Housing has taken a severe hit, but other sectors of the economy have been slower to respond. Many financial experts believe that household savings and a greatly increased use of credit card debt has kept other spending moving along. That should change over the coming months, when we’ll see a sharp drop in spending in other parts of the economy.
What about the yield-curve inversion?
First, what is a yield-curve inversion? It is the situation that comes about when short-term (2 year fed-funds) bonds yield a higher rate than long-term (10 year Treasury) bonds.
I expect the current situation to hold steady as long as the yield-curve inversion holds.
Will interest rates fall?
Hopefully, the last rate hike was in July. Then, again hopefully, the Fed will begin cutting the fed-funds rate after its first 2024 meeting in February.
An inflation rate of 2% is the goal. When that happens, which they hope will be by the end of 2025, the concern will shift to shoring up economic growth. At that time, we expect to see the 30-year home mortgage rate drop to about 4.5%. So far, the average for 2023 is 6.75%.
As for inflation…
Many of us do expect inflation to drop drastically. In fact, it may well fall below the target of 2% and average only 1.8% from 2024 through 2027.
Since everything is tied together, the GDP is also affected by interest rates.
We believe that if the fed shifts to easing the rates by the end of this year, the GDP should start to accelerate in 2024 and 2025. Of course, if that doesn’t happen, then we’ll see the fed raising rates higher than we expect in order to cause a short-term recession.

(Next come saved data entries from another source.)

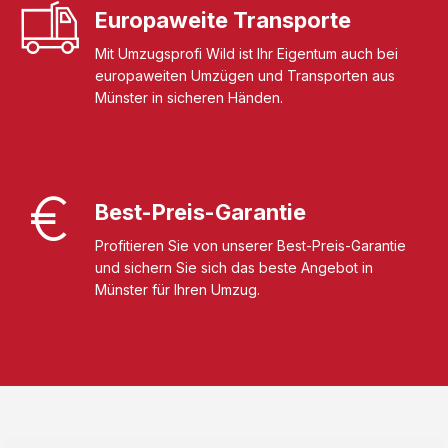
Europaweite Transporte
Mit Umzugsprofi Wild ist Ihr Eigentum auch bei
europaweiten Umzügen und Transporten aus
Münster in sicheren Händen.
Best-Preis-Garantie
Profitieren Sie von unserer Best-Preis-Garantie
und sichern Sie sich das beste Angebot in
Münster für Ihren Umzug.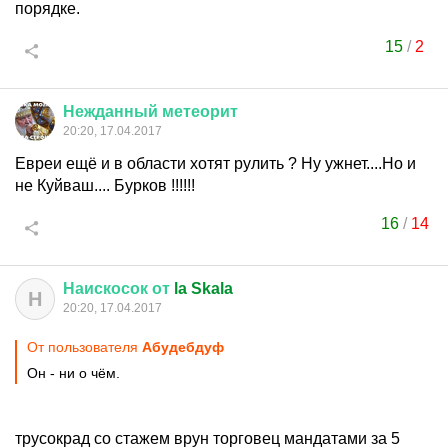
порядке.
15
/
2
Нежданный
метеорит
20:20, 17.04.2017
Евреи ещё и в области хотят рулить ? Ну ужнет....Но и
не Куйваш.... Бурков !!!!!!
16
/
14
Наискосок
от
la Skala
Н
20:20, 17.04.2017
От пользователя
Абудебдуф
Он - ни о чём.
трусокрад со стажем врун торговец мандатами за 5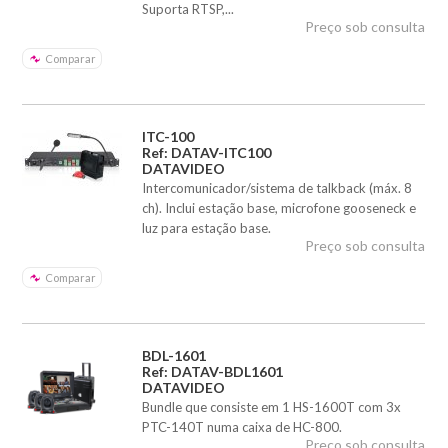
Suporta RTSP,...
Preço sob consulta
Comparar
ITC-100
Ref: DATAV-ITC100
DATAVIDEO
Intercomunicador/sistema de talkback (máx. 8
ch). Inclui estação base, microfone gooseneck e
luz para estação base.
Preço sob consulta
Comparar
BDL-1601
Ref: DATAV-BDL1601
DATAVIDEO
Bundle que consiste em 1 HS-1600T com 3x
PTC-140T numa caixa de HC-800.
Preço sob consulta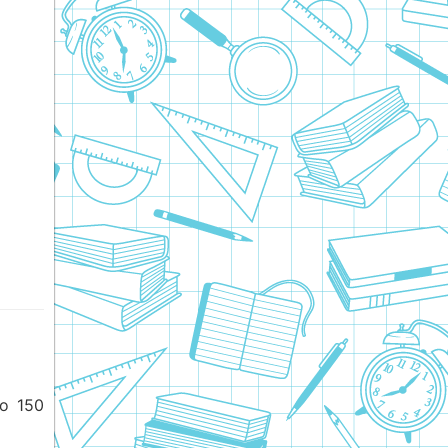
о 150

Housing is a major component of the GDP, and is the most interest-rate sensitive. Thus, we’re hoping to see lower rates in order to enable more consumers to obtain mortgages.
It’s a tough call for many consumers, since higher interest rates may lessen demand and thus reduce home prices in some markets. The question for them will be “Do I buy now and refinance when interest rates drop, or should I hold off because prices will come down and I could get stuck with an upside-down mortgage?”
Looking to the future, we’re choosing optimism…
We believe the fed funds rate will fall below what many investors are expecting, and we believe inflation will fall faster than the Fed expects. If we’re right, then the Fed will cut interest rates more than current projections would indicate.
Following rate cuts, we expect to see GDP growth.
This should begin to happen approximately 9 months from now and continue on into 2025, 2026, and 2027. As supply constraints ease, the GDP should grow without triggering inflation again. We expect to see about 3% more growth than the consensus of opinion expects.
While we are still experiencing shortages in durable goods, energy, and automobiles, we believe those shortages could shift into gluts in just a few years. If we’re right, inflation will fall.
What does the future hold for interest rates?
Right now, the forecast is focused on the Fed and what it will or won’t do to reduce inflation. That’s the short run.
In the long run, the Fed will be less important and interest rates will be determined by other aspects of the economy. For decades, forces such as age demographics, productivity growth, and economic inequality have played a role by creating an excess of savings over investment. These forces haven’t gone away. They’ve simply taken a temporary back seat to more forceful and chaotic forces.
The tide will turn, and we believe interest rates will come down and stay down for quite some time.